• Assignment
Would you reproduce the whole listing exactly, minus its images?
========
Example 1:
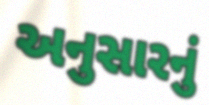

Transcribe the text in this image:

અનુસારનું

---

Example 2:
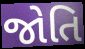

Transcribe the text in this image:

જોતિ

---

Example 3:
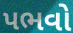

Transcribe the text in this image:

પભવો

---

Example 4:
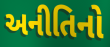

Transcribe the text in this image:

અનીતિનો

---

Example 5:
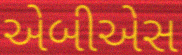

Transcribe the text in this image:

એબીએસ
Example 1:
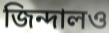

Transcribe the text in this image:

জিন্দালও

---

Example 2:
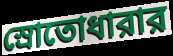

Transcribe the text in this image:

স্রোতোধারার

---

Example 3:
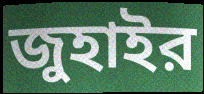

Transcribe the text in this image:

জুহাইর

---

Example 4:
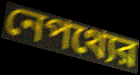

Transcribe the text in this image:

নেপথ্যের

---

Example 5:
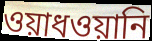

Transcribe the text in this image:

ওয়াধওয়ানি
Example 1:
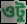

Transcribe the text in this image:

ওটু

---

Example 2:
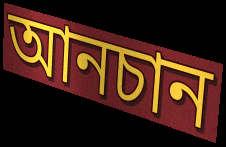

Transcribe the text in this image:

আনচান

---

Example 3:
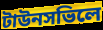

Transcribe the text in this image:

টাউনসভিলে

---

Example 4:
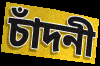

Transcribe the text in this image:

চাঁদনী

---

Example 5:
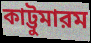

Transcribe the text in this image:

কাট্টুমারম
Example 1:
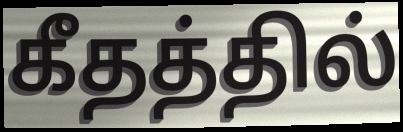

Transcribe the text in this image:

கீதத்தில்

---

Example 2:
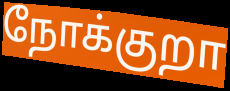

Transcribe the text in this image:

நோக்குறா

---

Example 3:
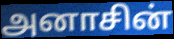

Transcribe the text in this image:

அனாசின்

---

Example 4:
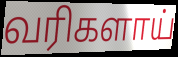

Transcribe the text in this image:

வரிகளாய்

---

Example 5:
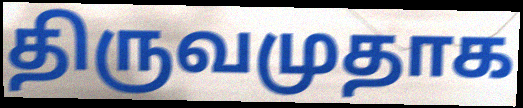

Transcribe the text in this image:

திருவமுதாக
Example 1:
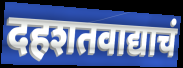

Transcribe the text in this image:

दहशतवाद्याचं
========
• Exercise output
Example 1:

Transcribe the text in this image:

અનુસારનું

---

Example 2:

Transcribe the text in this image:

જોતિ

---

Example 3:

Transcribe the text in this image:

પભવો

---

Example 4:

Transcribe the text in this image:

અનીતિનો

---

Example 5:

Transcribe the text in this image:

એબીએસ
Example 1:

Transcribe the text in this image:

জিন্দালও

---

Example 2:

Transcribe the text in this image:

স্রোতোধারার

---

Example 3:

Transcribe the text in this image:

জুহাইর

---

Example 4:

Transcribe the text in this image:

নেপথ্যের

---

Example 5:

Transcribe the text in this image:

ওয়াধওয়ানি
Example 1:

Transcribe the text in this image:

ওটু

---

Example 2:

Transcribe the text in this image:

আনচান

---

Example 3:

Transcribe the text in this image:

টাউনসভিলে

---

Example 4:

Transcribe the text in this image:

চাঁদনী

---

Example 5:

Transcribe the text in this image:

কাট্টুমারম
Example 1:

Transcribe the text in this image:

கீதத்தில்

---

Example 2:

Transcribe the text in this image:

நோக்குறா

---

Example 3:

Transcribe the text in this image:

அனாசின்

---

Example 4:

Transcribe the text in this image:

வரிகளாய்

---

Example 5:

Transcribe the text in this image:

திருவமுதாக
Example 1:

Transcribe the text in this image:

दहशतवाद्याचं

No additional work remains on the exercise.